Одна из важных и глубокомысленных статей поэта называется «Пшеница человеческая» (1922). Заглавная аллюзия (одна из возможных) на предголгофские слова Иисуса апостолам в Евангелии от Луки (22: 31): «Се, сатана просил, чтобы сеять вас как пшеницу» – не играет прямой роли в содержании статьи, связанном с символикой хлебов, которые выпекают история и культура из человеческих «зерен».[97] Однако нельзя не учесть смысловой вес этого безусловно запомнившегося Мандельштаму евангельского стиха в его поэзии – всеми фибрами противящейся профессиональным рекомендациям дьявола сеять человеческие жизни в пустоту и безымянность.
Ни у одного из поэтов (разве что у Пушкина в отрывке о скачущем на свидание молодом опричнике) так не «разработана», простите за этот оборот, семантика казней, надругательств над достоинством человеческого тела – тут и колесование, и потопление, и обезглавливание, и темницы, где узника держат, как зверя (последнее – в просталинском стихотворении!). И ни у одного нет столь полного отождествления с казнимыми и убиенными, что диктуется импульсивным поэтическим заступничеством в гораздо большей степени, чем предчувствием личной участи и смирением перед ней. «Согласно пушкинской поэтической вере, унаследованной Мандельштамом, поэзия не может дышать воздухом казней», – пишет Аверинцев. И поясняет: «Дело не в морали, дело в поэзии» – так сказать, в поэтической «физиологии». Но она, поэзия, только этот воздух и вдыхала, воздух своего времени, а выдыхала «ясность ясеневую, зоркость яворовую» – опровергая эпоху.[98]
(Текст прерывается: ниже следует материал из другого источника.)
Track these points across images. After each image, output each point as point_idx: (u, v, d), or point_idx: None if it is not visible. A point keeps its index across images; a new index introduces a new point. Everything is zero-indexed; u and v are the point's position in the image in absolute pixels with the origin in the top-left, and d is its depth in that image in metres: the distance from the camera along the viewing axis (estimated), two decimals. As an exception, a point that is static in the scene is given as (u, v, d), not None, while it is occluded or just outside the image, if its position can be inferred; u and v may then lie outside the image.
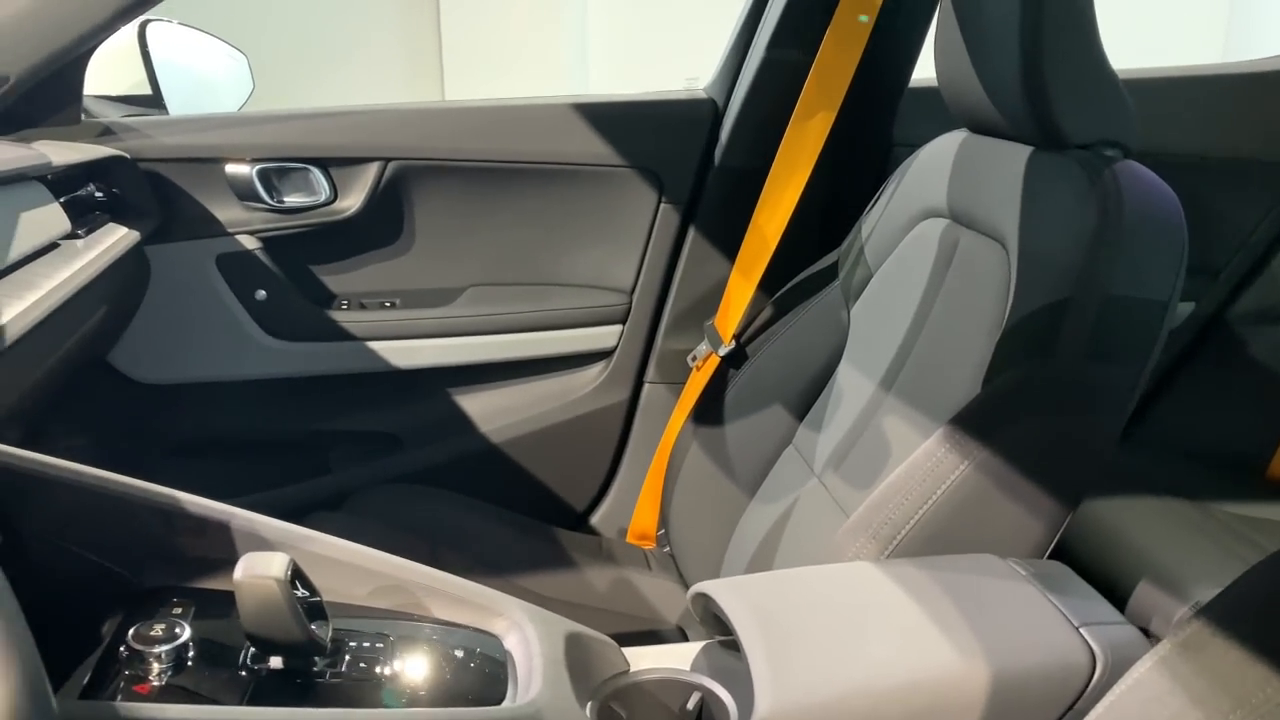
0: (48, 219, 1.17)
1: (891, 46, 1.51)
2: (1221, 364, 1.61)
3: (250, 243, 1.52)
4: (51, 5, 1.31)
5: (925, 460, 0.92)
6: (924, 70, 1.50)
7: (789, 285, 1.48)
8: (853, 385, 1.25)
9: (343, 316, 1.59)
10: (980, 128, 1.19)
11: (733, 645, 0.78)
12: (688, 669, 0.80)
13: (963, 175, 1.18)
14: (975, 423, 0.92)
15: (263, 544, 0.76)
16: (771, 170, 1.52)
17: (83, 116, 1.44)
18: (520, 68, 4.29)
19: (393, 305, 1.61)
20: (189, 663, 0.69)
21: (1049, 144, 1.06)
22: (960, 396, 0.98)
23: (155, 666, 0.67)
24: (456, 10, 4.40)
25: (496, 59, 4.33)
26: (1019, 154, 1.08)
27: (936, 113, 1.25)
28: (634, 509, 1.68)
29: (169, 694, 0.66)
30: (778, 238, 1.52)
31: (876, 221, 1.32)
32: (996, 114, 1.11)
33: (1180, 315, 1.62)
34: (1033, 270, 0.99)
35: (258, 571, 0.65)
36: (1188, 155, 1.57)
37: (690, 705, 0.79)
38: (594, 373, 1.68)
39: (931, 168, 1.24)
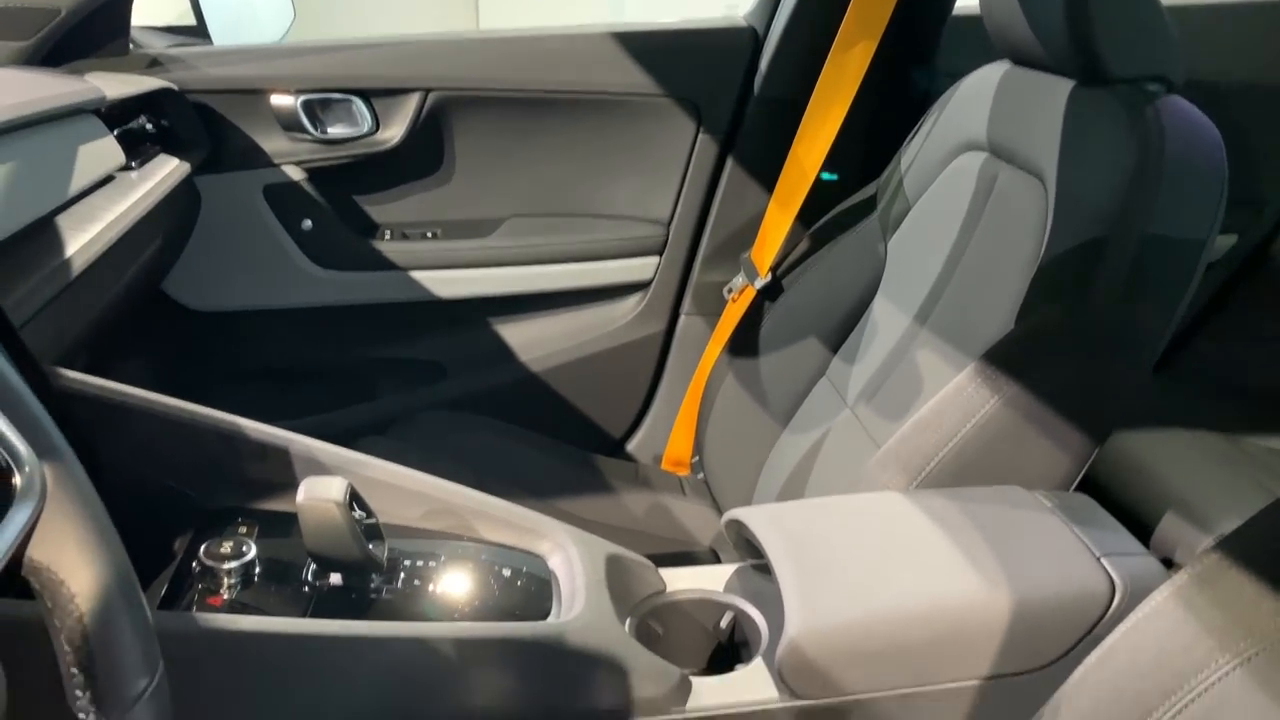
0: (103, 152, 1.21)
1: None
2: (1261, 298, 1.60)
3: (296, 173, 1.55)
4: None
5: (956, 394, 0.95)
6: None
7: (826, 218, 1.48)
8: (887, 318, 1.27)
9: (386, 247, 1.62)
10: (1022, 59, 1.18)
11: (764, 569, 0.81)
12: (721, 590, 0.84)
13: (1003, 108, 1.17)
14: (1007, 359, 0.94)
15: (320, 468, 0.80)
16: (811, 101, 1.52)
17: (130, 48, 1.47)
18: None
19: (434, 236, 1.64)
20: (255, 579, 0.74)
21: (1092, 78, 1.05)
22: (994, 332, 1.00)
23: (225, 581, 0.72)
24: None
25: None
26: (1061, 88, 1.08)
27: (981, 42, 1.24)
28: (669, 437, 1.72)
29: (238, 606, 0.72)
30: (816, 169, 1.52)
31: (916, 153, 1.32)
32: (1039, 46, 1.10)
33: (1221, 248, 1.60)
34: (1070, 209, 0.99)
35: (319, 495, 0.69)
36: (1236, 84, 1.54)
37: (724, 624, 0.84)
38: (631, 304, 1.71)
39: (973, 99, 1.23)
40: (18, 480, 0.40)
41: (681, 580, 0.85)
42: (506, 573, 0.78)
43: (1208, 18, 1.58)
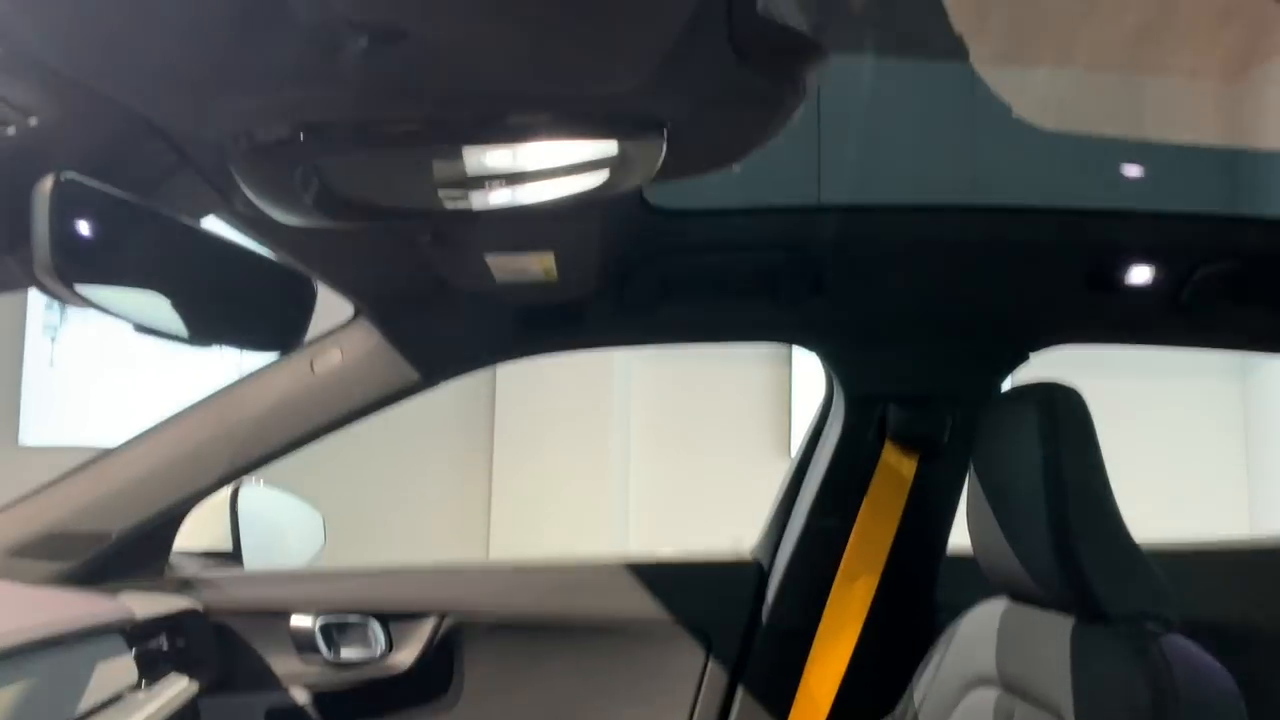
0: (119, 671, 1.21)
1: (927, 516, 1.61)
2: None
3: (302, 696, 1.53)
4: (162, 472, 1.47)
5: None
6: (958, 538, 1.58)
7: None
8: None
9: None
10: (1019, 596, 1.23)
11: None
12: None
13: (1009, 645, 1.20)
14: None
15: None
16: (819, 632, 1.55)
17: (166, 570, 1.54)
18: (564, 524, 4.48)
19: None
20: None
21: (1089, 615, 1.09)
22: None
23: None
24: (508, 475, 4.71)
25: (542, 517, 4.55)
26: (1062, 625, 1.11)
27: (975, 579, 1.30)
28: None
29: None
30: (829, 700, 1.50)
31: (928, 688, 1.31)
32: (1034, 585, 1.16)
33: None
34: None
35: None
36: (1237, 627, 1.58)
37: None
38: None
39: (977, 636, 1.26)
40: None
41: None
42: None
43: (1203, 561, 1.67)
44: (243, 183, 0.78)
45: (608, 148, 0.84)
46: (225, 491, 1.70)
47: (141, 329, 0.73)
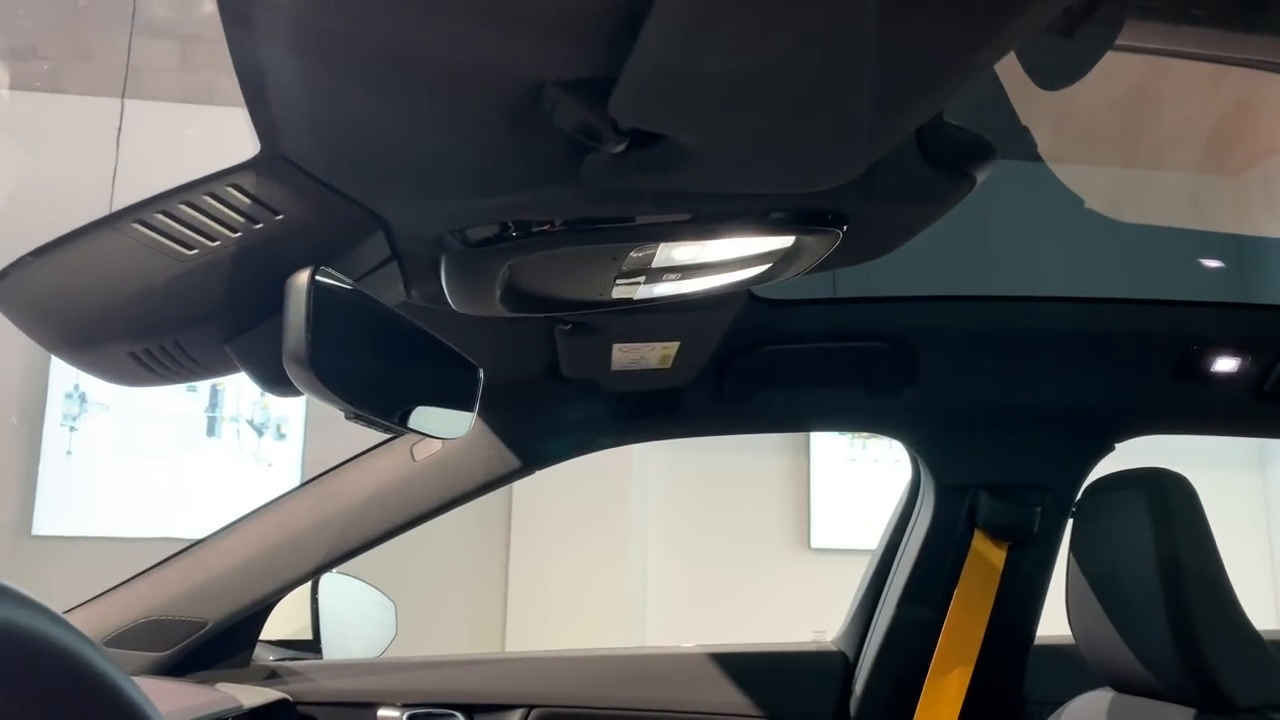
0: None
1: (1017, 607, 1.61)
2: None
3: (393, 790, 1.50)
4: (259, 560, 1.46)
5: None
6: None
7: None
8: None
9: None
10: (1129, 687, 1.23)
11: None
12: None
13: (1129, 736, 1.19)
14: None
15: None
16: (912, 726, 1.53)
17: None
18: (582, 621, 4.42)
19: None
20: None
21: (1213, 707, 1.09)
22: None
23: None
24: (525, 570, 4.66)
25: (560, 614, 4.49)
26: (1182, 717, 1.11)
27: (1064, 669, 1.30)
28: None
29: None
30: (926, 800, 1.48)
31: (1040, 782, 1.30)
32: (1150, 675, 1.15)
33: None
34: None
35: None
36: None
37: None
38: None
39: (1090, 728, 1.25)
40: None
41: None
42: None
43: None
44: (446, 277, 0.81)
45: (784, 240, 0.87)
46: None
47: (355, 416, 0.75)
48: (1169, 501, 1.18)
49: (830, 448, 4.56)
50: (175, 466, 4.16)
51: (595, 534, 4.62)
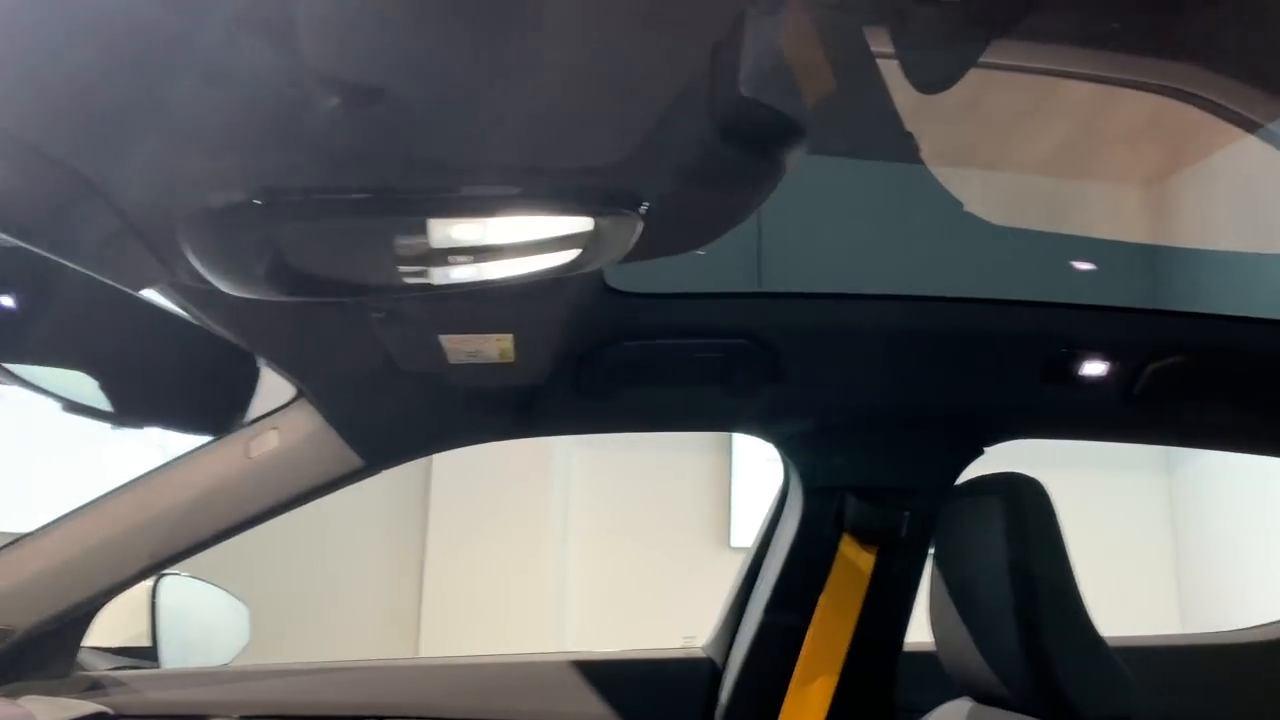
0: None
1: (886, 611, 1.56)
2: None
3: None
4: (76, 564, 1.37)
5: None
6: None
7: None
8: None
9: None
10: (984, 698, 1.19)
11: None
12: None
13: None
14: None
15: None
16: (775, 735, 1.48)
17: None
18: (499, 619, 4.34)
19: None
20: None
21: (1060, 718, 1.06)
22: None
23: None
24: (441, 567, 4.56)
25: (477, 612, 4.40)
26: None
27: (936, 676, 1.26)
28: None
29: None
30: (786, 809, 1.43)
31: (893, 795, 1.26)
32: (1002, 686, 1.12)
33: None
34: None
35: None
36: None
37: None
38: None
39: (944, 738, 1.21)
40: None
41: None
42: None
43: (1166, 658, 1.66)
44: (190, 252, 0.73)
45: (582, 224, 0.81)
46: (146, 582, 1.59)
47: (71, 408, 0.67)
48: (1023, 508, 1.14)
49: (752, 446, 4.54)
50: (79, 460, 4.00)
51: (515, 531, 4.53)
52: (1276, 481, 3.69)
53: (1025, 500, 1.15)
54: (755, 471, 4.45)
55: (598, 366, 1.40)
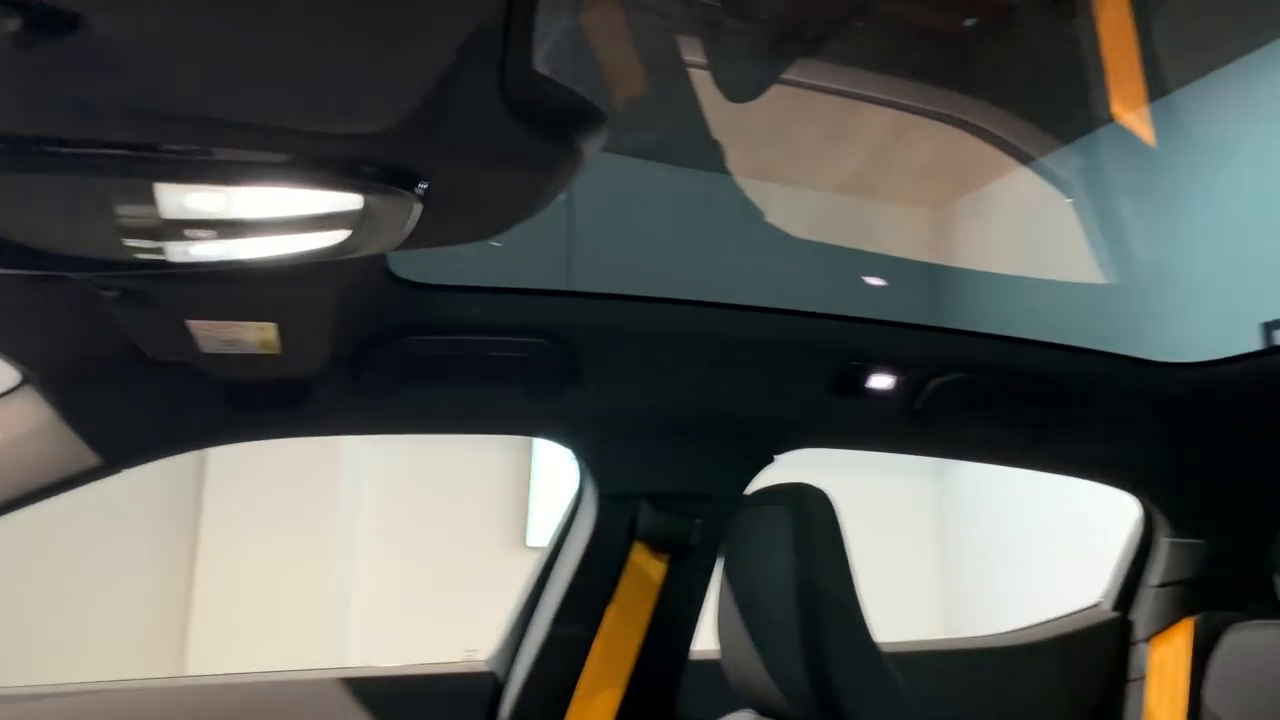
0: None
1: (674, 622, 1.54)
2: None
3: None
4: None
5: None
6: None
7: None
8: None
9: None
10: (765, 710, 1.18)
11: None
12: None
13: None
14: None
15: None
16: (555, 752, 1.42)
17: None
18: (275, 629, 4.08)
19: None
20: None
21: None
22: None
23: None
24: (213, 571, 4.25)
25: (250, 620, 4.12)
26: None
27: (716, 687, 1.25)
28: None
29: None
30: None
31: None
32: (783, 698, 1.11)
33: None
34: None
35: None
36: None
37: None
38: None
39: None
40: None
41: None
42: None
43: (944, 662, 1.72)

Можно сколько угодно спорить, чья это перекличка в последней главке «Стихов о неизвестном солдате»: призывников ли Первой мировой (как, очевидно, считает Аверинцев) или будущей глобальной войны за победу Интернационала (как доказывает М. Гаспаров, – но не слишком ли стары даже для такого коммунистического армагеддона призывники, основательно разменявшие пятый десяток?) – или же покорных паспортному режиму ссыльных (как комментировала Н. Я. Мандельштам), или этапируемых зеков (как кажется из сегодняшнего нечеткого далека). Но я, например, не могу понять это ключевое место иначе как смотр поколения с «обескровленным ртом», восставшего из безвестных братских могил (что-то подобное «Ночному смотру» Цедлица – Жуковского): точная дата рождения заменяет каждому отнятое имя, они все не потеряны, все на счету. Судьба и весть Мандельштама не просто разделяют, но преодолевают «окончательную, ничем не прикрашенную анонимность человеческой участи» в двадцатом столетии…
Думаю, книгу Аверинцева каждый прочтет по-своему.